Department of Diabetes and Endocrinology, Bankstown-Lidcombe Hospital, NSW, Australia.
Diabet Med. 2013 Sep;30(9):1040-6. doi: 10.1111/dme.12207. Epub 2013 May 15.
To identify predictors of large and small for gestational age in women with gestational diabetes mellitus.
A retrospective audit of clinical data analysed for singleton births in women diagnosed with gestational diabetes by Australasian Diabetes in Pregnancy Society guidelines from 1994 to 2009. Exclusions were: incomplete data, delivered at < 36 weeks gestation and/or last recorded weight > 4 weeks pre-delivery. We assessed: pre-pregnancy BMI, ethnicity, total maternal weight gain, weight gain before and after treatment initiation for gestational diabetes, HbA(1c) at gestational diabetes presentation and treatment modality (diet or insulin) and smoking. Birthweight was assessed using customized percentile charts (large for gestational age > 90th; small for gestational age < 10th percentile). Multiple regression analyses were undertaken; statistical significance was p < 0.05.
There were 1695 women first seen at (mean ± sd) 28.1 ± 5.3 weeks gestation (range 6-39). Ethnic mix was South-East Asian 36.7%, Middle Eastern 27.6%, European 22.4%, Indian/Pakistani 8.6%, Samoan 1.9%, African 1.5% and Maori 1.1%. Therapy was diet 69.1% and insulin 30.9%. Mean total weight gain was 12.3 ± 6.1 kg, the majority (10.6 ± 6.0 kg), gained before dietary intervention. There were 7.9% small for gestational age and 15.2% large for gestational age births. Significant independent large for gestational age predictors were: weight gain before intervention, pre-pregnancy BMI, weight gain after intervention and treatment type, but not HbA1c or smoking. Significant small for gestational age predictors were: weight gain before intervention, weight gain after intervention, but not pre-pregnancy BMI, HbA(1c) or smoking.
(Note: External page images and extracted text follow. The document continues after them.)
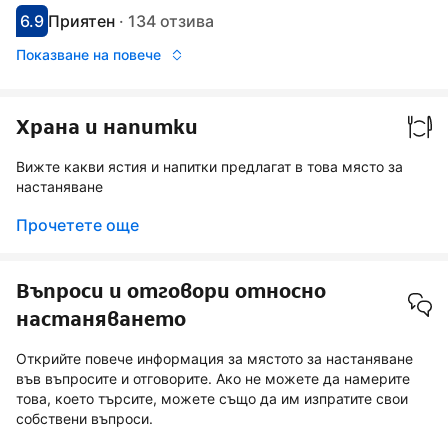
6.9
Приятен
·
134 отзива
С оценка: 6.9
Оценено като: приятно
Показване на повече
Храна и напитки
Вижте какви ястия и напитки предлагат в това място за
настаняване
Прочетете още
Въпроси и отговори относно
настаняването
Открийте повече информация за мястото за настаняване
във въпросите и отговорите. Ако не можете да намерите
това, което търсите, можете също да им изпратите свои
собствени въпроси.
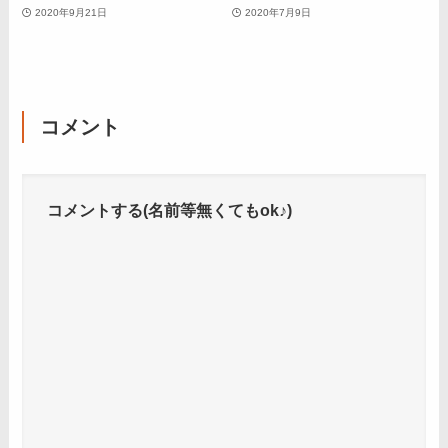
2020年9月21日
2020年7月9日
コメント
コメントする(名前等無くてもok♪)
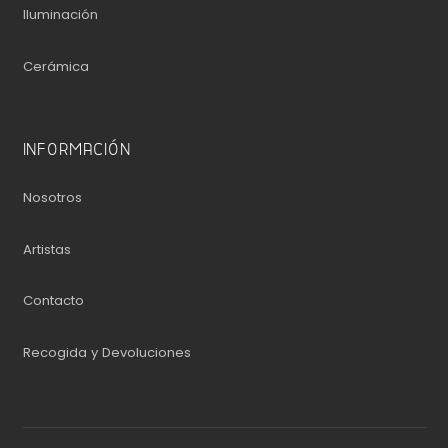
Iluminación
Cerámica
INFORMACIÓN
Nosotros
Artistas
Contacto
Recogida y Devoluciones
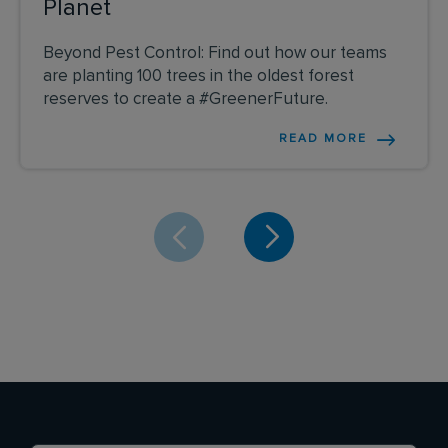
Planet
Beyond Pest Control: Find out how our teams
are planting 100 trees in the oldest forest
reserves to create a #GreenerFuture.
READ MORE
Conventional treatment for gestational diabetes mellitus concentrates on management of blood glucose levels. The trends identified here emphasize the need to also address pregnancy weight gain stratified by pre-pregnancy BMI.
确定符合澳大利亚妊娠糖尿病学会指南诊断标准的妊娠期糖尿病女性中,胎儿大小与胎龄不相符的预测因素。
对 1994 年至 2009 年期间,根据澳大利亚妊娠糖尿病学会指南,对诊断为妊娠期糖尿病的单胎分娩女性的临床数据进行回顾性分析。排除标准为:数据不完整、分娩孕周<36 周、最后一次记录体重距分娩时间>4 周。评估内容包括:孕前 BMI、种族、产妇总体重增加、妊娠期糖尿病治疗开始前后的体重增加、妊娠期糖尿病时的糖化血红蛋白(HbA1c)值、治疗方式(饮食或胰岛素)和吸烟情况。通过定制的百分位图表评估出生体重(大于胎龄儿>第 90 百分位;小于胎龄儿<第 10 百分位)。进行多变量回归分析;p<0.05 具有统计学意义。
共有 1695 名女性在(平均±标准差)28.1±5.3 孕周时首次就诊(范围 6-39 周)。种族混合为:东南亚裔 36.7%、中东裔 27.6%、欧洲裔 22.4%、印度/巴基斯坦裔 8.6%、萨摩亚裔 1.9%、非洲裔 1.5%和毛利裔 1.1%。治疗方法为饮食治疗 69.1%,胰岛素治疗 30.9%。总体重增加平均值为 12.3±6.1kg,其中大部分(10.6±6.0kg)在饮食干预前增加。小于胎龄儿发生率为 7.9%,大于胎龄儿发生率为 15.2%。大于胎龄儿的独立预测因素有:干预前体重增加、孕前 BMI、干预后体重增加和治疗类型,但与 HbA1c 或吸烟无关。小于胎龄儿的独立预测因素有:干预前体重增加、干预后体重增加,但与孕前 BMI、HbA1c 或吸烟无关。
妊娠期糖尿病的常规治疗侧重于血糖水平的管理。这里确定的趋势强调,需要根据孕前 BMI 对妊娠体重增加进行分层管理。